2 – Another dilemma is understanding the true driver behind a purchase. Let’s say your affiliate offers a discount and customers buy through them. Would they have made the purchase without that discount? Did you lose margin on a sale that you would’ve gotten anyway? How incremental was it?
3 – They overcredit this channel because they model it wrong. You can’t model branded search and affiliates by treating them just like any other channel. We’ve seen it – modelers will plug their data directly into the MMM and what will come back is that those channels are incredibly effective.
Looks great, but it’s not based on the ground truth. Here’s why:
Why MMM Overcredits Affiliates:
Let’s start with this – there are two types of affiliates, and they are measured completely differently:
Upfront Payment Affiliates:
Some partners might be remunerated based on impressions or engagements rather than conversions – for example, brands paying an affiliate X amount of dollars to promote them to their email list.
Upfront affiliates are the easiest of the two types, and their impact should be analyzed similarly to traditional marketing channels. Not too problematic.
Performance-based Affiliates:
Here’s where things get complicated. These affiliates are only paid upon successful conversions. Their performance can be evaluated based on conversion rates and the quality of the leads they generate.
In standard marketing channels, there’s a clear flow: marketing spend leads to impressions and then eventual conversions. Affiliate marketing, however, often turns this on its head. Any affiliate spend that is going out the door is very tightly related to your revenue since there is only spend when there is a conversion.
If you just include those channels in your model, they’re going to soak up way too much credit because they’re not truly driving incremental conversions – or, at least, they might not be.
Illustratively, Recast’s early attempts to integrate affiliate marketing into its model were met with a conundrum. The model became too literal, often only capturing the direct payment for affiliate conversions without offering deeper insights into incrementality. This highlights a structural challenge in applying traditional MMM to an affiliate’s closed-loop system.
We had to change this because that’s just not how the real world works.
MMM and Experiments for Affiliates
The problem is that those channels are very tightly related to the amount of revenue or the number of conversions that are being driven.
Instead, you want to have a model that understands the way those channels actually work and how they’re different from other types of paid media channels. It’s very important to actually take into account the true causal structure as opposed to just dropping all of those columns into a linear regression and getting back very biased results.
Experiments: Geo-Testing and Hold-Out Testing
It’s very challenging to verify results on affiliate channels because they’re very difficult to experiment with.
Geo Testing in Affiliate Campaigns
Brands have tried to do geo-testing when dealing with affiliates – especially those that have strong regional influences or promote products with regional appeal.

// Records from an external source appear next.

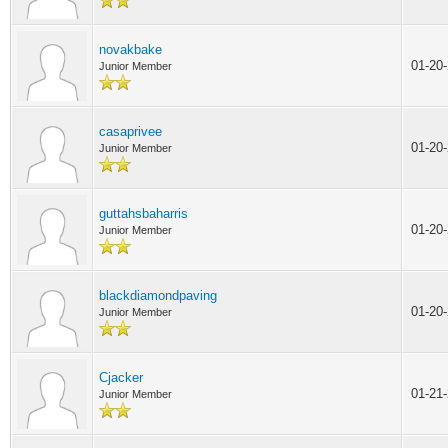
novakbake
01-20
Junior Member
casaprivee
01-20
Junior Member
guttahsbaharris
01-20
Junior Member
blackdiamondpaving
01-20
Junior Member
Cjacker
01-21
Junior Member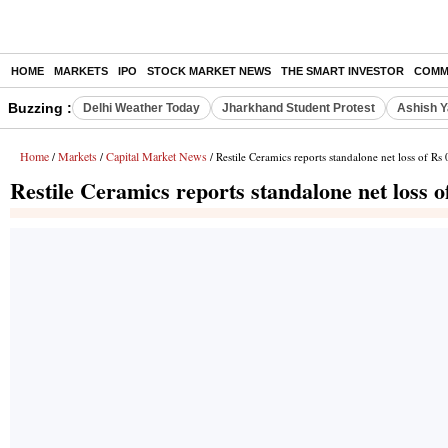
HOME
MARKETS
IPO
STOCK MARKET NEWS
THE SMART INVESTOR
COMM
Buzzing :
Delhi Weather Today
Jharkhand Student Protest
Ashish Y
Home
Markets
Capital Market News
/
/
/ Restile Ceramics reports standalone net loss of Rs
Restile Ceramics reports standalone net loss 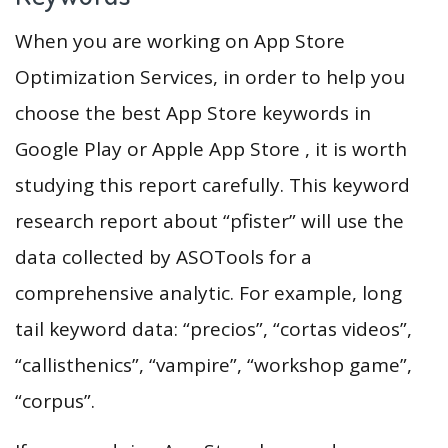
When you are working on App Store
Optimization Services, in order to help you
choose the best App Store keywords in
Google Play or Apple App Store , it is worth
studying this report carefully. This keyword
research report about “pfister” will use the
data collected by ASOTools for a
comprehensive analytic. For example, long
tail keyword data: “precios”, “cortas videos”,
“callisthenics”, “vampire”, “workshop game”,
“corpus”.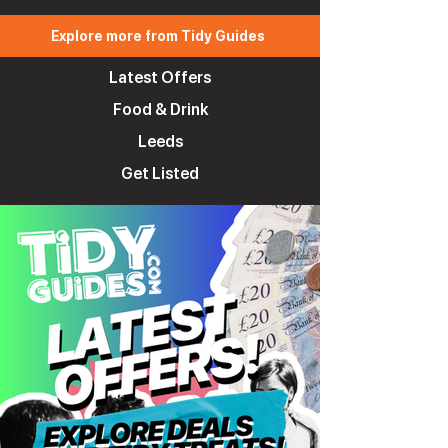
Explore more from Tidy Guides
Latest Offers
Food & Drink
Leeds
Get Listed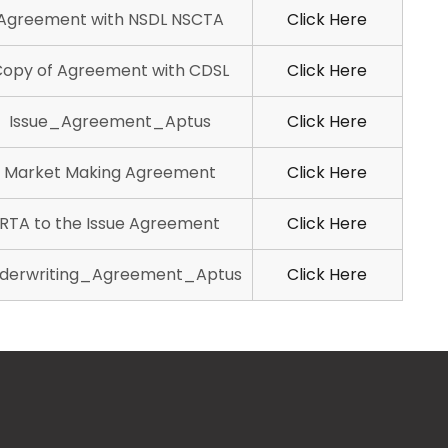
Agreement with NSDL NSCTA
Click Here
opy of Agreement with CDSL
Click Here
Issue_Agreement_Aptus
Click Here
Market Making Agreement
Click Here
RTA to the Issue Agreement
Click Here
derwriting_Agreement_Aptus
Click Here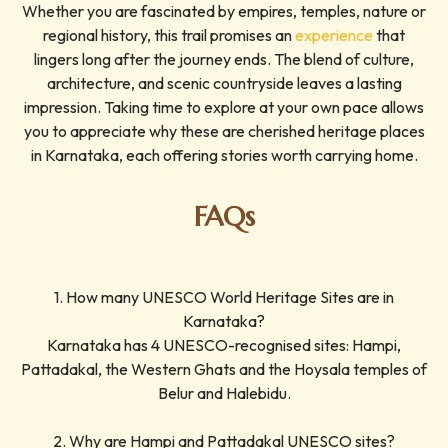
Whether you are fascinated by empires, temples, nature or
regional history, this trail promises an
experience
that
lingers long after the journey ends. The blend of culture,
architecture, and scenic countryside leaves a lasting
impression. Taking time to explore at your own pace allows
you to appreciate why these are cherished heritage places
in Karnataka, each offering stories worth carrying home.
FAQs
1. How many UNESCO World Heritage Sites are in
Karnataka?
Karnataka has 4 UNESCO-recognised sites: Hampi,
Pattadakal, the Western Ghats and the Hoysala temples of
Belur and Halebidu.
2. Why are Hampi and Pattadakal UNESCO sites?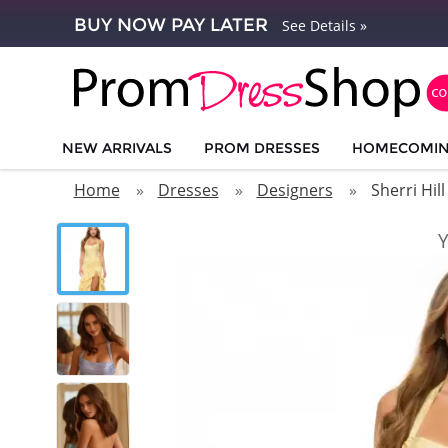
BUY NOW PAY LATER
See Details »
NEW ARRIVALS
PROM DRESSES
HOMECOMI
Home
Dresses
Designers
Sherri Hill
Y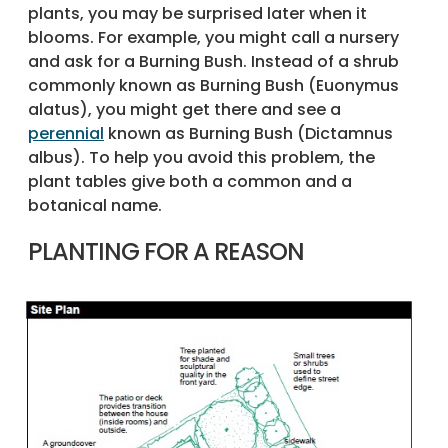
plants, you may be surprised later when it
blooms. For example, you might call a nursery
and ask for a Burning Bush. Instead of a shrub
commonly known as Burning Bush (Euonymus
alatus), you might get there and see a
perennial
known as Burning Bush (Dictamnus
albus). To help you avoid this problem, the
plant tables give both a common and a
botanical name.
PLANTING FOR A REASON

By segmenting campaigns geographically, marketers could monitor the performance of affiliates in specific regions vs others with no spend.
For instance, if a particular affiliate is believed to have a strong following in the Midwest, a campaign could be launched solely in that region and its performance compared to a similar region where the campaign wasn’t executed. This regional analysis can provide granular insights into an affiliate’s influence and effectiveness.
But that’s not a perfect experiment. Hard to tell your affiliate partner to only show a link in your blog post to people coming from one half of the United States and not the other half of the United States. It just doesn’t work that way.
Holdout Testing in Affiliate Marketing
The other option is to turn off your affiliate program for some amount of time and have a before-and-after test so you can see what happens.
You’d take one group of customers that you would generally target an ad with, and then you split them into two, and you show ads to one group and not to the other group to estimate incrementality.
Post-campaign, behaviors of this unexposed group are compared with those who engaged with the affiliate’s content. If there’s no significant difference in conversions or sales between the two groups, it could indicate that the affiliate campaign didn’t provide substantial added value.
However, that’s not really possible with a lot of affiliate sites. You can’t really tell your affiliate partners to only show ads to this one ID and not to these other IDs.
They’re not really set up to do that, it’s very noisy, and not all affiliate partners are able to do that.
Does Recast MMM measure affiliates?
I believe Recast now has a smart structure around how we think about modeling their impacts but, in the effort of full transparency, it’s not easy to verify if we’re really getting to the ground truth or not.
We’d rather be upfront with our clients and help them deal with the uncertainty affiliates create than model it erroneously to hide this and give them wrong data which will lead to very biased budget-allocation choices.